• What the task asks:
In the data below, reproduce everything exactly except the images.

--*--

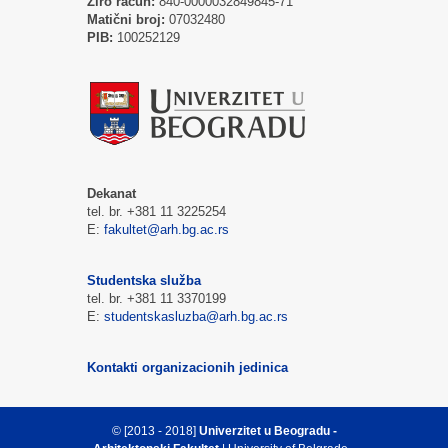
Žiro račun:
840-0000032849845-71
Matični broj:
07032480
PIB:
100252129
Dekanat
tel. br. +381 11 3225254
E:
fakultet@arh.bg.ac.rs
Studentska služba
tel. br. +381 11 3370199
E:
studentskasluzba@arh.bg.ac.rs
Kontakti organizacionih jedinica
© [2013 - 2018]
Univerzitet u Beogradu -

--*--

• Solution to this problem:
Žiro račun:
840-0000032849845-71
Matični broj:
07032480
PIB:
100252129
Dekanat
tel. br. +381 11 3225254
E:
fakultet@arh.bg.ac.rs
Studentska služba
tel. br. +381 11 3370199
E:
studentskasluzba@arh.bg.ac.rs
Kontakti organizacionih jedinica
© [2013 - 2018]
Univerzitet u Beogradu -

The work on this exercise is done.